With the newly found cases of STDs growing at alarming rates among the youth in African-American communities across the nation, the need for the proper sex talk is apparent, especially in light of the absence of comprehensive sex education programs within the school system. Television, music and even peers have a strong influence on how young people view sexuality today, and it is important for parents to step up and reveal the facts about sex to their children.

Dr. Rachael Ross, a 10-year family medicine physician, clinical sexologist and recurring co-host on the Emmy Award-winning talk show The Doctors, shares with us the proper way to speak to children and teenagers about sexuality.

“It’s healthy to speak honestly to kids,” says Dr. Ross.  “By the time they are nine they’ve felt a tingle ‘down there’, so if you are honest with them about it and they understand what’s going on, they might not rush to have that tingle tickled by someone else.  They should know not to let adults and older children touch them or talk about sex with them.”

This is an important conversation to have early on, as more children and teens are experimenting with sexual acts at younger ages. “They should be made aware that their bodies are special and should not be abused or shared with just anyone,” states Dr. Ross.

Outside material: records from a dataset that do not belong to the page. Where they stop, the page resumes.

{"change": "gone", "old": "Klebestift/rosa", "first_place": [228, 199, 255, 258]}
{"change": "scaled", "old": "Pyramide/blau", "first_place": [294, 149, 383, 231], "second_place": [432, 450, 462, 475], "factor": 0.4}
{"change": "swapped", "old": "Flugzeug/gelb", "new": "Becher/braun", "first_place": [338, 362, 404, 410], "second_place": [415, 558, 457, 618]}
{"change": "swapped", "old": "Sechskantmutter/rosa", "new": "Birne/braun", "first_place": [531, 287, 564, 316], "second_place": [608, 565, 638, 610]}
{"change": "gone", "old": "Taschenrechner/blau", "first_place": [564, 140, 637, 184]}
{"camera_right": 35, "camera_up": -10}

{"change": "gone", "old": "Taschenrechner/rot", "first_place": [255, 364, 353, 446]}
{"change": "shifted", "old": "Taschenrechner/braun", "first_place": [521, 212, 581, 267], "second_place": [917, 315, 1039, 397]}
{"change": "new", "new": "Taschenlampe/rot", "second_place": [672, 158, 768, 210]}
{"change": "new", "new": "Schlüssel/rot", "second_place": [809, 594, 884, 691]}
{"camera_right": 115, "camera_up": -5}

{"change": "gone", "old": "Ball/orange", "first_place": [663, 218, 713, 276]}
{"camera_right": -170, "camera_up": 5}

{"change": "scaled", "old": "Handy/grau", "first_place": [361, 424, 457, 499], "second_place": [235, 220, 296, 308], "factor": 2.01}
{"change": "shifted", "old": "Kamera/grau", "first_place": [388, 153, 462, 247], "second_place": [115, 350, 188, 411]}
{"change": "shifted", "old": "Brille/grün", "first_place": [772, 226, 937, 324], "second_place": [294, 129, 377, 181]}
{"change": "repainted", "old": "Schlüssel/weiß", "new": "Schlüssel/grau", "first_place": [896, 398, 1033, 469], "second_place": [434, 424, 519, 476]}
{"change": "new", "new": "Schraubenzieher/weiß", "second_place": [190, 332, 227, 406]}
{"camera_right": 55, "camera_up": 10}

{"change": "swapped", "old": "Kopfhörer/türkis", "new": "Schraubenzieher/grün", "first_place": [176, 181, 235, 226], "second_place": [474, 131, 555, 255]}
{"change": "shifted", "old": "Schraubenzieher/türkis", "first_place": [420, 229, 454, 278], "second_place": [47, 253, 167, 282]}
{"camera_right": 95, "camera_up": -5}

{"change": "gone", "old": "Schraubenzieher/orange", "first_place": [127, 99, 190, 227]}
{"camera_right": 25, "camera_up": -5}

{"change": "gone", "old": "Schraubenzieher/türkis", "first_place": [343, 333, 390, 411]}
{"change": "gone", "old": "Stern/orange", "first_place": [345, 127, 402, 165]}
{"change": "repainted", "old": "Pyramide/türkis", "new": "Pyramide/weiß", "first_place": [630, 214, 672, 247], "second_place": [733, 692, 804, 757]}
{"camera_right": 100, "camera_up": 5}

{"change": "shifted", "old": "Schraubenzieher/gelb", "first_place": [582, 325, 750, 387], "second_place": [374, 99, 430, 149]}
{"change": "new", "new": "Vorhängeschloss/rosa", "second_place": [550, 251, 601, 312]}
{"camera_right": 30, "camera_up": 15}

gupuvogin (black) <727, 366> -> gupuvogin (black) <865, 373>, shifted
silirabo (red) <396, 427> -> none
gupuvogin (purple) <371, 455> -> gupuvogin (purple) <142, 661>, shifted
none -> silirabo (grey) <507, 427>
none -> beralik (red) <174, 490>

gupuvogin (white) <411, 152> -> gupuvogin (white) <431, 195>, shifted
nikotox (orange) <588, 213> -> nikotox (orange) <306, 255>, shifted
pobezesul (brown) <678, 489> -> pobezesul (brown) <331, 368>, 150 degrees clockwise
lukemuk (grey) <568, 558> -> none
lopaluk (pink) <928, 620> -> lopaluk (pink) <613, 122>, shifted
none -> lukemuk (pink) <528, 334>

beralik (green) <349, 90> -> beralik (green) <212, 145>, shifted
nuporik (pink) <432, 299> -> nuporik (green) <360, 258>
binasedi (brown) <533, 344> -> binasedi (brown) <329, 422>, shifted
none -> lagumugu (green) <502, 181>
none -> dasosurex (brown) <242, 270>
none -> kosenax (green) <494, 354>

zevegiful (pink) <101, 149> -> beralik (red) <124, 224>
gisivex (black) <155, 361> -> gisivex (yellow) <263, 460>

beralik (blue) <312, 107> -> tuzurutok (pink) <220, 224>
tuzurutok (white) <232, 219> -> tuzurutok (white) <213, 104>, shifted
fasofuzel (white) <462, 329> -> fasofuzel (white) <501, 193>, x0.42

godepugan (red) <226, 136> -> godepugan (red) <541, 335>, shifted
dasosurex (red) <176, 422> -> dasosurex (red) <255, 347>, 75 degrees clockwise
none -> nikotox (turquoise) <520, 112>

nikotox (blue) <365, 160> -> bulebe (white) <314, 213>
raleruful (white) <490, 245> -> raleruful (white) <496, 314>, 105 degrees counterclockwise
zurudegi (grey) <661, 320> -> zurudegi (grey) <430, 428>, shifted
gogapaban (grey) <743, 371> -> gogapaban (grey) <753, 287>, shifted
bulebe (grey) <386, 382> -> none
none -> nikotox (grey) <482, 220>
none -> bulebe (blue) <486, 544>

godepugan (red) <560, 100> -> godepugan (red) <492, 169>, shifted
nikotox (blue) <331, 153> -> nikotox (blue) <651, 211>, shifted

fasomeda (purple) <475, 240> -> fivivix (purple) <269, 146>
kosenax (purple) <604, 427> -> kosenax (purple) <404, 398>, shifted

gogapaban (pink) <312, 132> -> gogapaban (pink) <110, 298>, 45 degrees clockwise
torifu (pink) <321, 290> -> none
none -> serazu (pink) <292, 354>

She also recommends that parents encourage self-pleasuring versus experimenting with others before the children are aware of their bodies and the responsibilities of sexual activity. “It’s important that they understand you would rather they touch themselves than have another person do it.  Masturbation is a natural part of life and it is the safest form of sex your child will ever have.”

She goes on to suggest that parents promote sexual activity with equal and loving partners.  “Children and adolescents must understand that sex is supposed to be between two people who care about each other.”  This message in particular is extremely important in today’s society with sex being regarded as a casual commodity used to be accepted among peer groups or to mimic what is being shown on TV or depicted in music.

Technology has revolutionized everything and with ‘sexting’ being a popular activity of choice, parents must set the standard of what is allowed in order to protect their children on the cyber front. “It is also important to set the ground rules about sexting,” advises Dr. Ross.